Argumentasi di atas adalah suatu argumentasi yang logis, dan argumentasi demikian cukup efektif ketika dipakai dalam konteks yang tepat, misalnya ketika menghadapi jemaat yang memang hendak ngeyel dan sebenarnya juga bukan hendak mencari kebenaran. Tetapi bagi mereka yang dapat duduk tenang ketika membicarakan musik dan rindu untuk mendapatkan kebenaran, sepertinya ada dorongan untuk mencari suatu dasar yang lebih kokoh daripada sekadar jawaban di atas. Jangan salah sangka, mengikuti suatu figur otoritas bukanlah hal yang salah. Konsep pemuridan Alkitab jelas menuntut ketaatan pada otoritas yang Tuhan telah tetapkan dalam gereja-Nya, khususnya bagi mereka yang masih dalam takaran iman yang muda. Tetapi seiring dengan pertumbuhan iman dan pengetahuan, akan datang hari-hari saat sang anak disapih, saat ia mulai berhenti disuapi oleh ibunya, saat ia mulai berganti dari susu ke makanan keras, saat ia meninggalkan rumah ayahnya untuk berdiri sendiri, dan akhirnya saat ia menjadi ayah bagi seorang anak. Saat itu ia mungkin masih dapat bertanya kepada ayahnya, meminta nasehat, tapi tidak diragukan lagi bahwa saatnya akan datang ketika ayahnya tidak lagi dapat membantu dia. Dan ketika saat itu tiba, sang anak sudah harus menemukan sendiri bagi dirinya apa itu kebenaran.

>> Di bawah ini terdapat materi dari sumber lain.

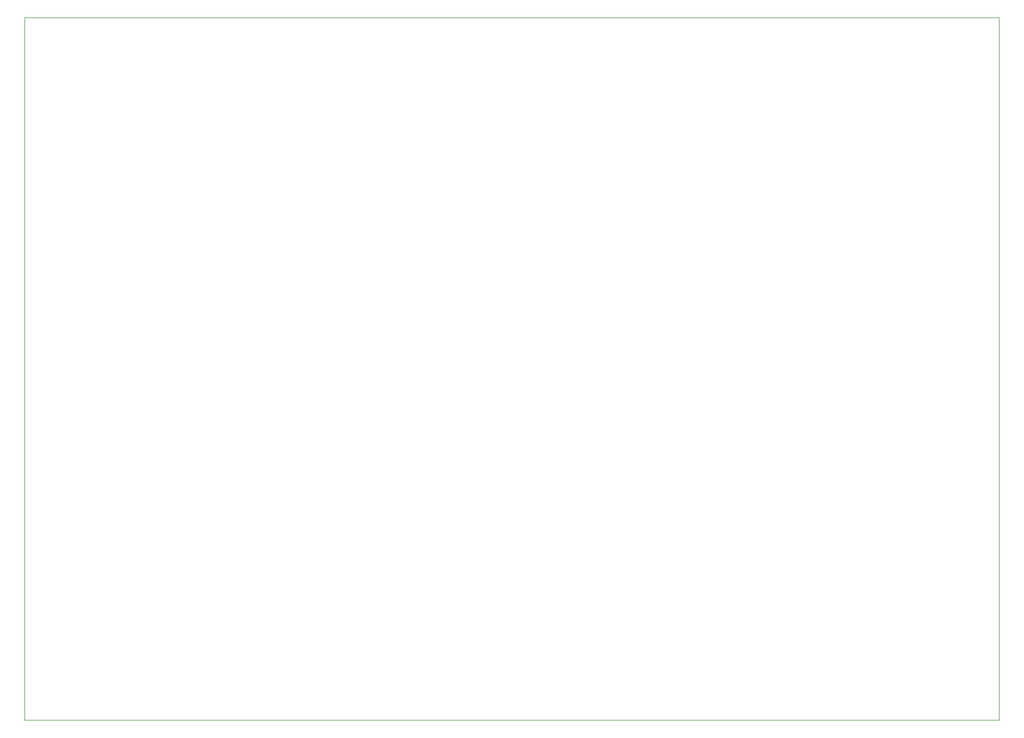
<source format=gbr>
%TF.GenerationSoftware,KiCad,Pcbnew,8.0.1*%
%TF.CreationDate,2024-04-18T20:35:38+03:00*%
%TF.ProjectId,oxygen_harvester,6f787967-656e-45f6-9861-727665737465,rev?*%
%TF.SameCoordinates,Original*%
%TF.FileFunction,Profile,NP*%
%FSLAX46Y46*%
G04 Gerber Fmt 4.6, Leading zero omitted, Abs format (unit mm)*
G04 Created by KiCad (PCBNEW 8.0.1) date 2024-04-18 20:35:38*
%MOMM*%
%LPD*%
G01*
G04 APERTURE LIST*
%TA.AperFunction,Profile*%
%ADD10C,0.100000*%
%TD*%
G04 APERTURE END LIST*
D10*
X231140000Y-154940000D02*
X76200000Y-154940000D01*
X76200000Y-43180000D02*
X231140000Y-43180000D01*
X76200000Y-154940000D02*
X76200000Y-43180000D01*
X231140000Y-43180000D02*
X231140000Y-154940000D01*
M02*

</source>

Klarifikasi lagi, yang saya maksudkan bukanlah bahwa Pak Tong salah dalam menetapkan aturan mengenai pemakaian musik dalam GRII. Saya sendiri secara pribadi percaya Pak Tong pasti sudah terlebih dahulu menggumulkan hal ini dan pasti mempunyai alasan mengapa tradisi yang ia pegang ini bisa dinilai sebagai Alkitabiah. Yang saya hendak teriakkan pada kesempatan kali ini adalah bahwa kita perlu bertumbuh dan menemukan bagi diri kita sendiri dasar kebenaran Firman Tuhan dalam penggunaan musik kita. Kita mungkin mempunyai konklusi yang tepat, tetapi apakah kita sudah memiliki argumentasi di balik jawaban tersebut? Kita mungkin sudah berada di jalan yang benar, tetapi bagaimana kita hendak menuntun generasi selanjutnya ke dalam jalan yang sama jikalau kita tidak tahu bagaimana menemukan jalan tersebut? Hari ini Tuhan masih menempatkan figur besar itu untuk menuntun kita, tapi tidak diragukan lagi bahwa keadaan ini tidak akan berlangsung selamanya. Adalah hal yang sangat menyedihkan melihat anak berumur 30 tahun yang tidak bisa mengancingkan bajunya sendiri kehilangan mamanya yang selama ini merawat dia. Saat ini, GRII sudah berdiri lebih dari 21 tahun dan jika Anda bertanya kepada jemaat pertanyaan yang saya ajukan, apakah menurut Anda mereka sudah mengerti dasar kebenaran Firman Tuhan di balik tradisi musik yang selama ini mereka pegang?